The Human Rights Campaign tabulated that Republican candidates and right-wing groups spent over $50 million on anti-transgender ads in the 2022 cycle. Not all of that was spent in competitive races; about $7 million was spent by Florida Senator Marco Rubio in his re-election bid, which he won handily. But Human Rights Campaign flagged a “$4 million radio buy from Stephen Miller’s America First Legal on Black and Spanish-language radio in Arizona, Colorado, Georgia, Michigan, Nevada, Ohio, Pennsylvania, and Texas.” Despite the under-the-radar attempt to sow discord among the party’s base, including direct mail targeting people of color, Democrats won at least one statewide race in six of these eight states.

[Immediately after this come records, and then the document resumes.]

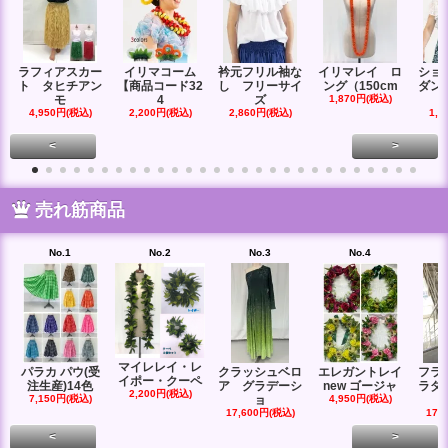
ラフィアスカー
イリマコーム
衿元フリル袖な
イリマレイ ロ
ショ
ト タヒチアン
【商品コード32
し フリーサイ
ング（150cm
ダン
モ
4
ズ
1,870円(税込)
4,950円(税込)
2,200円(税込)
2,860円(税込)
1,6
<
>
売れ筋商品
No.1
No.2
No.3
No.4
マイレレイ・レ
パラカ パウ(受
クラッシュベロ
エレガントレイ
フラ
イポー・クーペ
注生産)14色
ア グラデーシ
new ゴージャ
ラダ
2,200円(税込)
7,150円(税込)
ョ
4,950円(税込)
17,600円(税込)
17,
<
>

After Glenn Youngkin’s 2021 upset gubernatorial victory in Virginia and Florida Governor Ron DeSantis’s landslide re-election in 2022, Republicans might have thought stoking outrage over supportive policies for transgender students would be a great way to woo suburban parents who drifted from the GOP thanks to Donald Trump. But as I wrote about Youngkin’s campaign, the grinning fleece-wearing dad relied on dog whistles, eschewing blunt ideological appeals, to navigate transgender controversies and stitch together a winning moderate-to-conservative coalition. And while Ron DeSantis won after scoffing at criticism of his law that banned discussion of sexual orientation and gender identity in classrooms, it’s become more evident over the past few months that what plays in Florida doesn’t necessarily play in the rest of the country.
If the failure of transphobic messaging doesn’t convince Republicans to drop their demagoguery, they should consider this: In 2016, Pew found that 30 percent of Americans knew someone who is transgender. In 2022, it was 44 percent. As with gay, lesbian, and bisexual people, personal familiarity with transgender adults—and trans kids—will become even more common. Increased acceptance and understanding will follow as it has before.
What isn’t working today is really not going to work tomorrow.